The NEC could vary the procedure however it liked, so long as it was reasonable. The big question (assuming it wanted to require the no-confidenced incumbent to seek nominations) is whether the NEC would think it reasonable to treat the post-no confidence situation as akin to a vacancy; or whether it’d see the current situation as more like a “no vacancy” challenge.
If the NEC decided it was right to treat this situation like a vacancy, it might require Corbyn (or all nominees) to obtain a 15% nomination threshold—by my reckoning, 38 MPs and MEPs out of the 230 current Labour MPs and 20 MEPs. This would enable the NEC to say it had retained either the lower threshold for the incumbent leader or even a lower threshold for him as compared with challengers. It is of course more likely that Jeremy Corbyn would obtain 38 nominations than any higher number.
Alternatively, the NEC might decide the no-confidence vote means this is a special, unforeseen and unprovided for variant of a “no vacancy” situation, and that the leader and his challengers should be treated equally. That would require both them and him to reach a 20% nomination threshold—by my reckoning, 50 MPs and MEPs. It’d be harder for Jeremy Corbyn to satisfy this.

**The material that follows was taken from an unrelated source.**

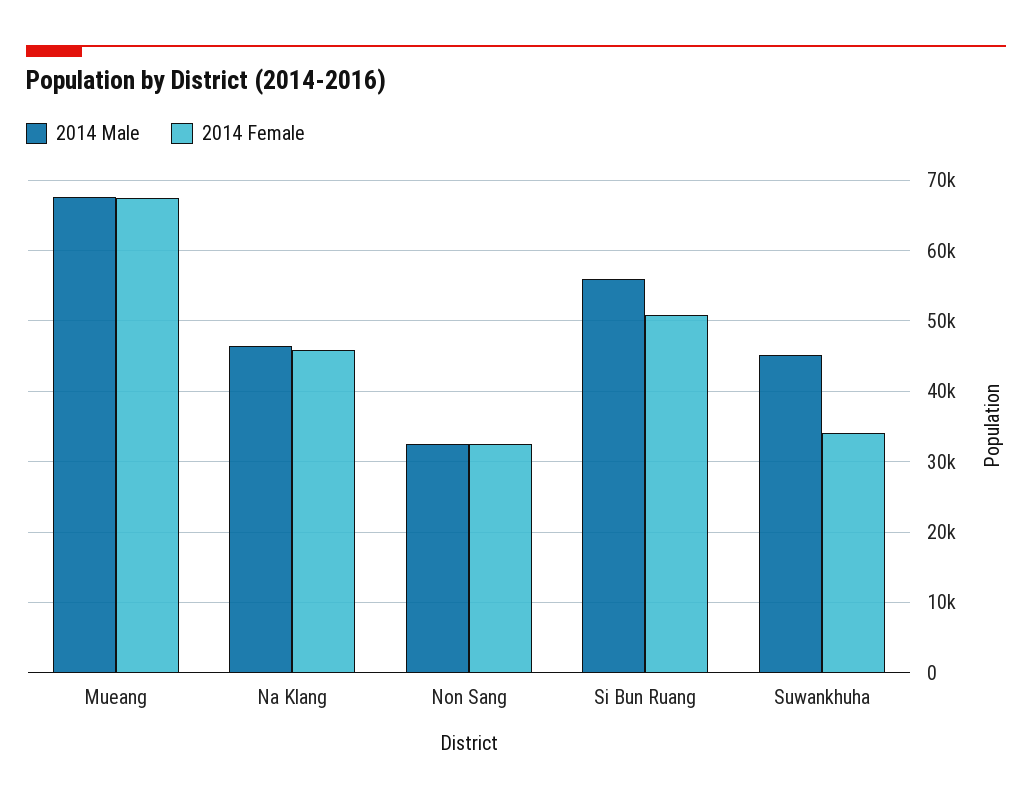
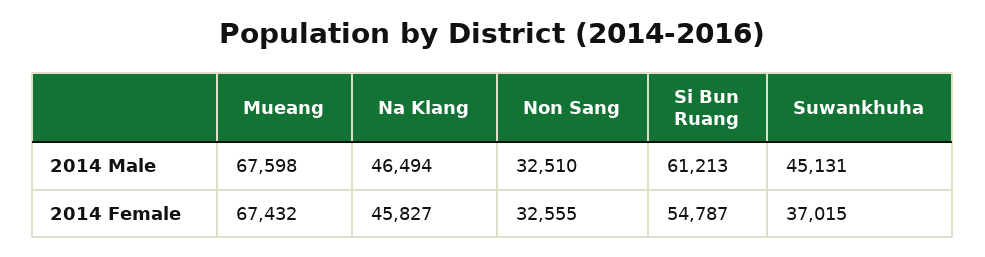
2014 Male, Si Bun Ruang: 56000 -> 61213
2014 Female, Si Bun Ruang: 51000 -> 54787
2014 Female, Suwankhuha: 34000 -> 37015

True, this route does involve the question of who can seek the NECs “consent” to the variation. It isn’t 100% procedurally safe. But there’s no more procedural risk than’s involved in a referral for an NEC decision, and variation is legally safer. Anisminic reasoning can’t touch it because a variation would not be predicated on an unreasonable or questionable interpretation of the rule book.
I don’t think Labour’s existing rules framework can reasonably be read so as to exclude Jeremy Corbyn from the coming leadership ballot of members. I agree with Mark Henderson. There is a real danger that trying to do so based on the existing rules framework set out in Chapter 4 clause II could be successfully challenged in court.
But the rule book gives the NEC power to vary that rules framework, and it would in my view be reasonable for it to do so in this unforeseen, unprovided for and disputed situation. If it does vary the rules to require the no-confidence incumbent to reach the same nomination threshold as his challengers, I doubt the courts would intervene.